The Conservatives' EU battle has already started
- Published
What is it about the Conservative Party and the European Union? What is it that prompts such passion, such muddle and - on occasion - such bitterness?
The relationship between Britain and the EU tore the Conservatives apart for years in government and in opposition.
David Cameron was elected leader ten years ago on a promise to stop his party banging on about Europe. A decade on the prime minister has got his drum sticks out and is banging his way around Europe. But not all his party is marching to his beat.
Some at Westminster had expected the Tory battle over the EU to be delayed until the time Mr Cameron had negotiated the reforms he wants to see.
Then his MPs would be able to judge whether or not the prime minister had lived up to his promise to reform fundamentally the UK's relationship with the EU. And until then, so it was thought, the Eurosceptics would give him the benefit of the doubt.
But this assumption was wrong and the internal battle within the Tories has begun already. Some MPs are talking openly about putting principle over party.
Others are threatening to vote No in the referendum regardless of the shape of Mr Cameron's reforms.
Easy ride
And this carries risk for Downing Street. One thing that comforted ministers was the idea that the prime minister did not face the same scenario as John Major in the 1990s.
Then Mr Major had to force a piece of legislation through Parliament that gave the EU greater powers, the infamous Maastricht Bill that Tory MPs fought over night after night, amendment after amendment.
Today, so the argument went, there was no such legislation to get bogged down in Parliament and what matters will be convincing the electorate in a referendum.
But this thesis always presumed that the European Union Referendum Bill would get an easy ride through Parliament.
Of course, Labour and the SNP had promised to kick up a stink over the franchise and call for 16 and 17-year-olds to have the right to take part.
The SNP was also going to push for a double majority vote so that Scots could have their own say on whether they should stay in or out of the EU.
But the assumption was that all these demands would be pushed aside by a clear, if small, Conservative majority.
Spending limits
Does that assumption hold true?
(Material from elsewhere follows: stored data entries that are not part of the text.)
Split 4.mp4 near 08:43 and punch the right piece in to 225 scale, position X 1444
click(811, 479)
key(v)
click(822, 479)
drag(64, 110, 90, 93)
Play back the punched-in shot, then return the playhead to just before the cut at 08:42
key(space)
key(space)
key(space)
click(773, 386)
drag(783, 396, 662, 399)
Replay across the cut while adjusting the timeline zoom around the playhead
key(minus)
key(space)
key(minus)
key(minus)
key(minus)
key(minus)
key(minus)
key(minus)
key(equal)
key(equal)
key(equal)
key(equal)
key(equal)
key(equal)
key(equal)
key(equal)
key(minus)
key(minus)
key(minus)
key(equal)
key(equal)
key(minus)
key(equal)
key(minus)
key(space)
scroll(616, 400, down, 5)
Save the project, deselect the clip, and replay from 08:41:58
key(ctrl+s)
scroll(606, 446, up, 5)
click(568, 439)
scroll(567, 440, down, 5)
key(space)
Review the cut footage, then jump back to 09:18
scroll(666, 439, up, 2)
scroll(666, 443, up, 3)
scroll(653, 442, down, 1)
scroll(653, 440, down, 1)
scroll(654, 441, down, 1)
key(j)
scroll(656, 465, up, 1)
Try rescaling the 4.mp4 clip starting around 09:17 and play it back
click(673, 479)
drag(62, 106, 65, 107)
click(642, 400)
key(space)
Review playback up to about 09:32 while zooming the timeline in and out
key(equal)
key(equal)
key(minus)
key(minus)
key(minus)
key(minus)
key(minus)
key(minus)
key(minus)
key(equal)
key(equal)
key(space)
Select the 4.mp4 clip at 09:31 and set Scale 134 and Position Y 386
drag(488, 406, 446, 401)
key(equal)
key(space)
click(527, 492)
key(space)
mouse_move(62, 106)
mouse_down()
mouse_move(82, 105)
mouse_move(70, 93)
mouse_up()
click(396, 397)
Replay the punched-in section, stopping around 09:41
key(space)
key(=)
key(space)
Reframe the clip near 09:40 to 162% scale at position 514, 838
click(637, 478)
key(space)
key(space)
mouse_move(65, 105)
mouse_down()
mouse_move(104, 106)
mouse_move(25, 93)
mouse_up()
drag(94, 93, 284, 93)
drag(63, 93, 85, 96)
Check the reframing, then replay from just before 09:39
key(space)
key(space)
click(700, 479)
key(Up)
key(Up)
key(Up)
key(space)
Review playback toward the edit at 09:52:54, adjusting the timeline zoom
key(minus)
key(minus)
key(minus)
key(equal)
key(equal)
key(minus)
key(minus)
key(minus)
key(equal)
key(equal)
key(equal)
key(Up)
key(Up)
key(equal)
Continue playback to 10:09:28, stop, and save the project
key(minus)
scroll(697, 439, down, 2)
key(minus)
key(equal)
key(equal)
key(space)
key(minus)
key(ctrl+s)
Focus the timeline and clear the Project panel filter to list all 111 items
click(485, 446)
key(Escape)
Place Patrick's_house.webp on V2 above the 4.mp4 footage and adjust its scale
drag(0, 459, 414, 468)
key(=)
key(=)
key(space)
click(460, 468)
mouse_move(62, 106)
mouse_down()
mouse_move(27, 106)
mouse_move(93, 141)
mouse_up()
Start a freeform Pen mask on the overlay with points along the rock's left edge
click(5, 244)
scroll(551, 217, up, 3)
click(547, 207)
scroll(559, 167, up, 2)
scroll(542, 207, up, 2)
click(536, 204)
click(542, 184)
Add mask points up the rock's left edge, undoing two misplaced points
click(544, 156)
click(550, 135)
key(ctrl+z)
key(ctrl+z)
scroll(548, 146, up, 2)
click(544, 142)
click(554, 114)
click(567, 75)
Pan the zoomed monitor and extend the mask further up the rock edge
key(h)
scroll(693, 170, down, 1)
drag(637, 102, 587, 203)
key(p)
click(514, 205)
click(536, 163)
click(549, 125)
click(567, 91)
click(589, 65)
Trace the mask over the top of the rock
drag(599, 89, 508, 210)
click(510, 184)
Will Conservative MPs now give the Bill such an easy ride?
Mr Cameron has angered some Tory Eurosceptics by appearing to suggest that ministers will not get a free vote in the referendum, a suggestion that has descended into some confusion with Downing Street accusing reporters of misinterpreting the prime minister's remarks in Bavaria.
Some Tory MPs are dismayed at what they claim is Mr Cameron's assumption that he will end up arguing to stay in the EU come what may.
Other Tory MPs are up in arms over the government's decision to scrap the so-called "purdah" rule which usually bans the government machine from being used to campaign in the referendum.
And some are worried about the promise to raise the limit on how much each side in the referendum can spend, something they fear could help those campaigning to stay in the EU. And many of these issues are established by the EU Referendum Bill.
So a piece of legislation expected to be relatively straightforward could suddenly become more complicated - if Labour join with some Tory rebels to defeat the government, as happened so often during the passage of the Maastricht bill in the 1990s.
The risk is that all these technical issues about the referendum process offer Eurosceptic Tory MPs the chance to have a proxy battle over the real issue in hand.
MPs begin debating the Bill on Tuesday. Ministers had hoped to rush it through quickly and get it on the statute book by early next year. But they might be in for a longer haul than they had expected.